Протокол был подписан господином и госпожой Доле.
— С этой минуты, — продолжил Соль де Гризоль, — генерал возвращает вам ваше слово и забирает назад свое; не имея возможности объявить вам войну, поскольку вы отняли у него все средства для обороны, он объявляет вам корсиканскую вендетту, то есть войну, привычную для вашей родины. Остерегайтесь! Он будет настороже!
— Гражданин, — воскликнул Дюрок, — да вы хоть понимаете, с кем говорите?!
— Я говорю с человеком, который дал нам свое слово и получил наше, который был связан взаимной клятвой и не имел права нарушать ее, равно как и мы.
— Он прав, Дюрок, — произнес Бонапарт. — Остается убедиться, правду ли он говорит.
— Генерал, когда бретонец дает слово!.. — вскричал Соль де Гризоль.
— Бретонец может обманываться или быть обманутым.
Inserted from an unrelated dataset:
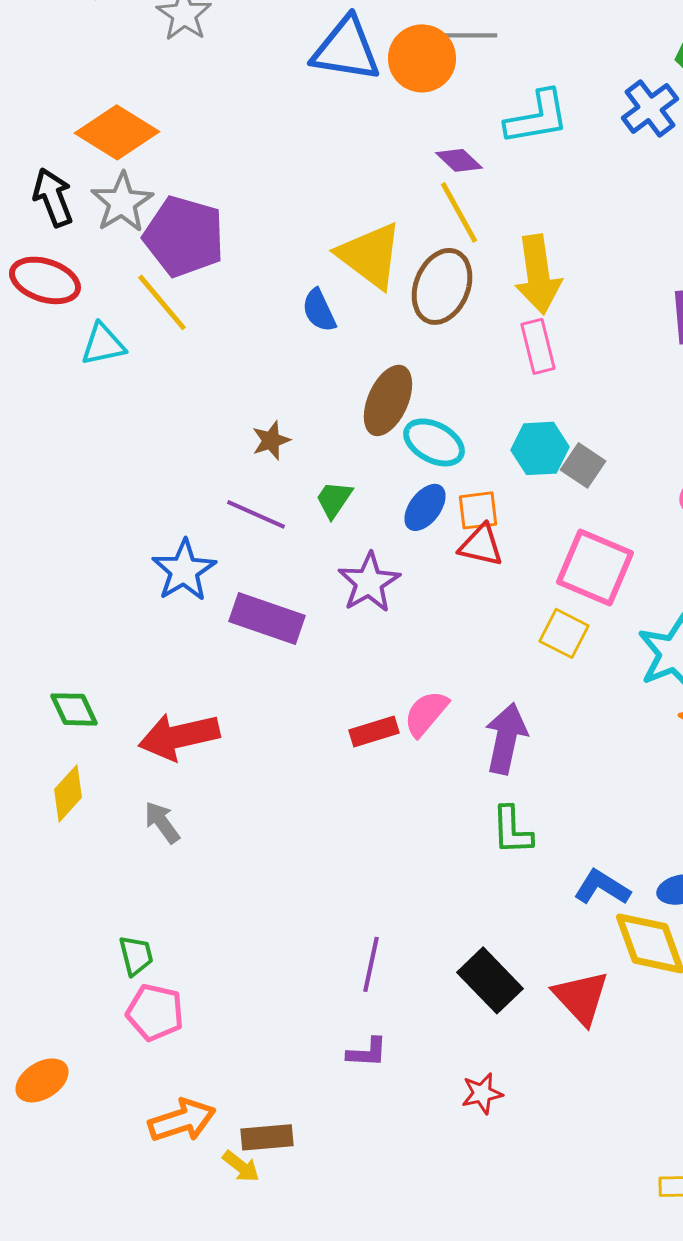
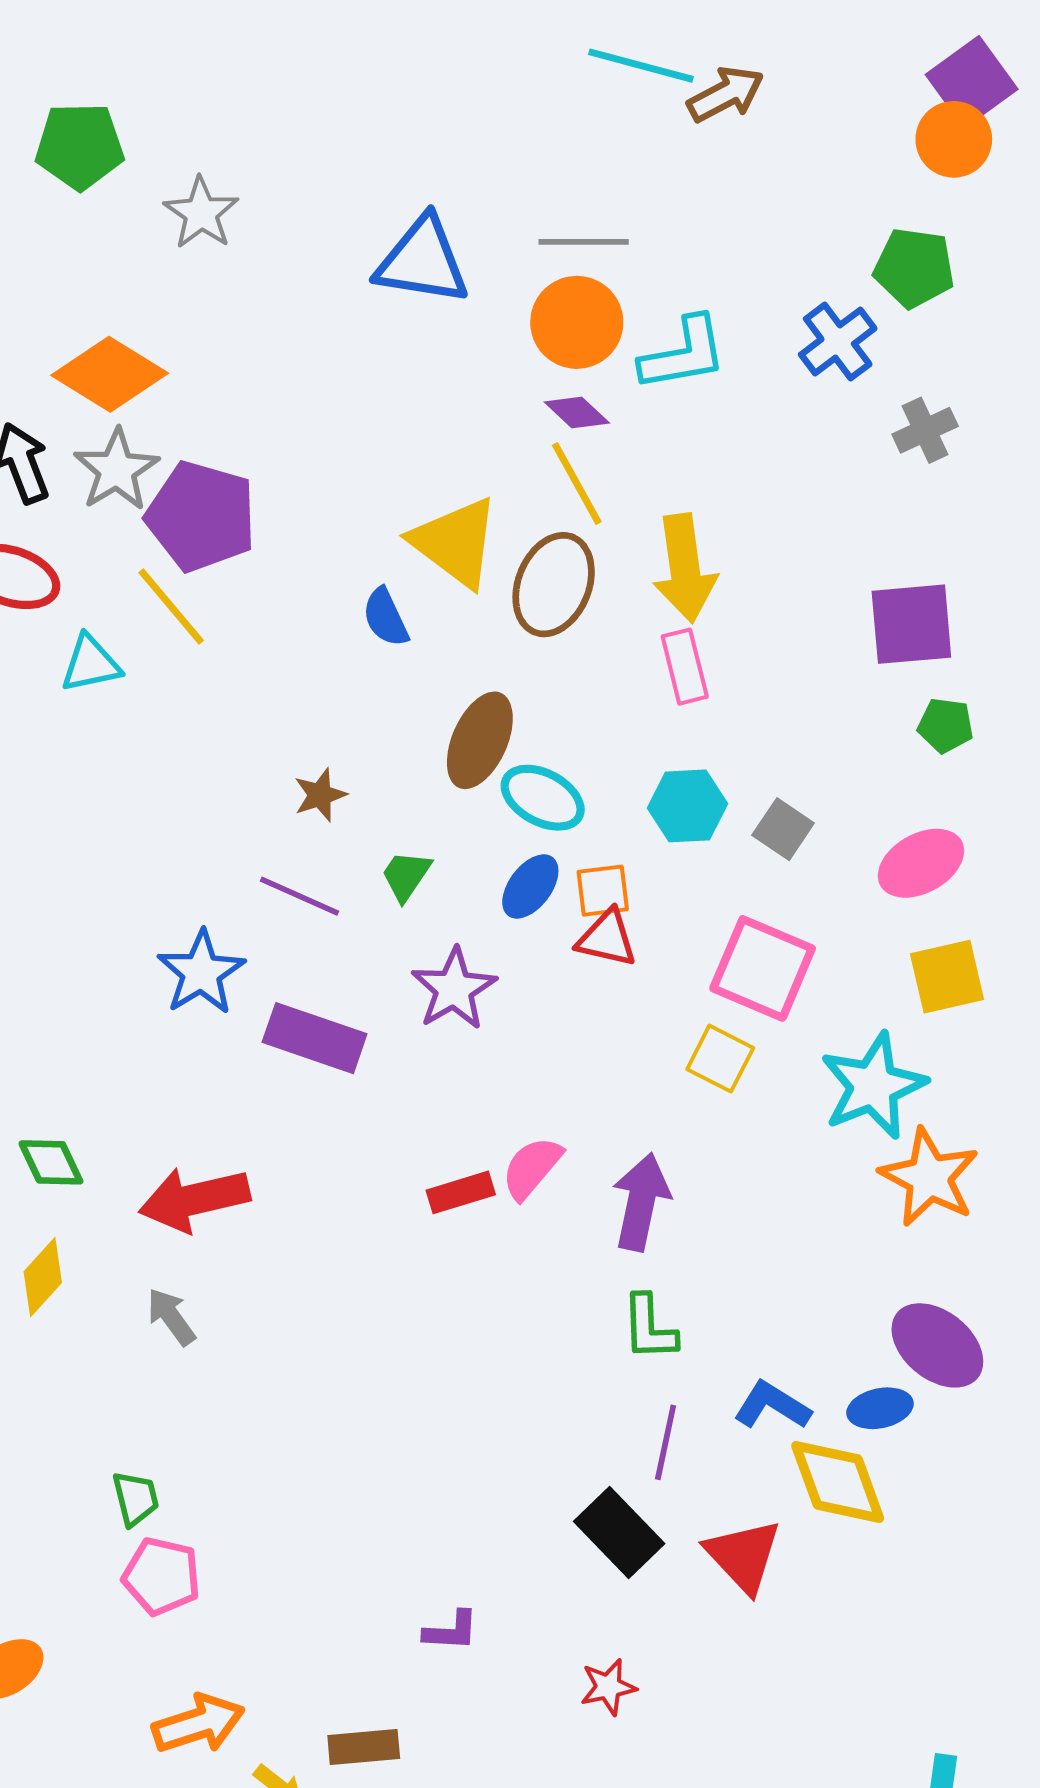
orange circle: (422, 58) -> (577, 322), moved
gray square: (583, 465) -> (783, 829), moved
purple line: (371, 964) -> (666, 1442), moved
brown rectangle: (267, 1137) -> (364, 1747), moved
Дюрок, приведите ко мне Фуше.
Десять минут спустя Фуше был в кабинете первого консула.
Едва увидев бывшего министра полиции, Бонапарт обратился к нему с вопросом:
— Господин Фуше, где Кадудаль?
Фуше рассмеялся:
— Я мог бы ответить вам, что не знаю.
— И почему же?
— Да потому, что я больше не министр полиции.
— О, вы же прекрасно знаете, что по-прежнему им являетесь.
— Разве что in partibus.[6]
— Сейчас не до шуток. Впрочем, да, министр in partibus. Я сохранил вам ваше жалованье, у вас те же агенты, и вы отвечаете мне за все, как если бы еще были министром официально. Я задал вам вопрос: где Кадудаль?
— В данный момент он должен быть на обратном пути в Лондон.
— Стало быть, он покидал Англию?
— Да.
— С какой целью?
— Чтобы прикончить главаря банды, присвоившего себе его имя.
— И он убил его?
— На глазах двадцати его сообщников, на ферме в Плескопе. Но вот же господин, — добавил Фуше, указывая на Соль де Гризоля, — который может доложить вам обо всем куда лучше меня, ведь он почти присутствовал при этом происшествии. Плескоп, полагаю, всего лишь в двух с половиной льё от Оре.
— Как? Вы все это знали и не предупредили меня?!
— Это господин Ренье у нас префект полиции, это ему следовало предупреждать вас, а я что, частное лицо, обычный сенатор.
— Не зря говорят, — воскликнул Бонапарт, — что порядочные люди ничего не смыслят в подобном ремесле!
— Спасибо, генерал, — ответил Фуше.
— Полно! Не хватало еще вам причуды слыть честным человеком. На вашем месте, клянусь, я направил бы свои притязания в какую-нибудь другую сторону. Вы свободны, господин де Гризоль. Как мужчина и как корсиканец я принимаю вендетту, которую мне объявил Кадудаль. Пусть он остерегается, я уже настороже; но, если его схватят, пощады не будет.
— Это он вполне понимает, — с поклоном ответил бретонец.
И он вышел из кабинета, оставив первого консула наедине с Фуше.
— Вы слышали, господин Фуше: вендетта объявлена, и вам следует оберегать меня.
— Восстановите меня в должности министра полиции, и я буду вас охранять.